» **What this task involves**
Scan the entries below for the word "Diehl" and copy every line where it turns up.

» **Supplied information**
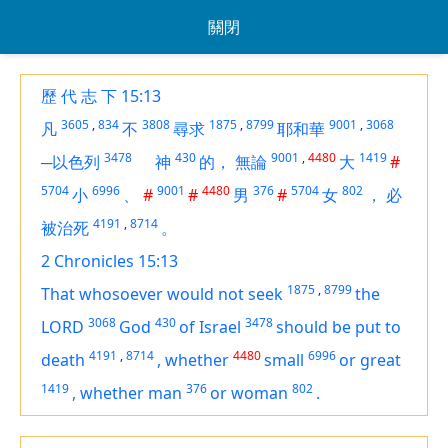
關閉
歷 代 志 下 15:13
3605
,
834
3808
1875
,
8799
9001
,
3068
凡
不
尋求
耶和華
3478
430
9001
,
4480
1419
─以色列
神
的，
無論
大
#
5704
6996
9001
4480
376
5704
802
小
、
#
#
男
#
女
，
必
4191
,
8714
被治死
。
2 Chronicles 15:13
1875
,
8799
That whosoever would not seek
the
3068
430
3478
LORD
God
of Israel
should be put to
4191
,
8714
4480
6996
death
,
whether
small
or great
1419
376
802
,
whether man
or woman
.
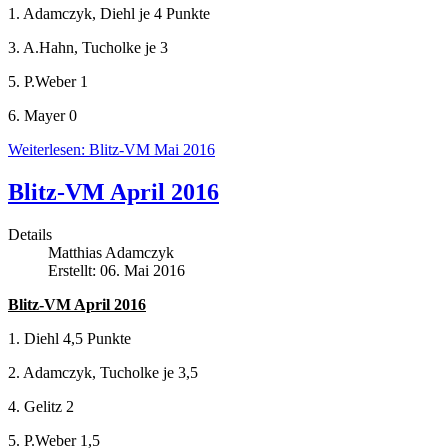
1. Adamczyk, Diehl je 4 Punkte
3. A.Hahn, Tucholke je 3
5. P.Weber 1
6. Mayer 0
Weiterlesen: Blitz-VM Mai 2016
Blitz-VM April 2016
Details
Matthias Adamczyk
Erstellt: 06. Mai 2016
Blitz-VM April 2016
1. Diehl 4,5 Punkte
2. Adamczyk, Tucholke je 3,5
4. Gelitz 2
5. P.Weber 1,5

» **Reply to the exercise**
1. Adamczyk, Diehl je 4 Punkte
1. Diehl 4,5 Punkte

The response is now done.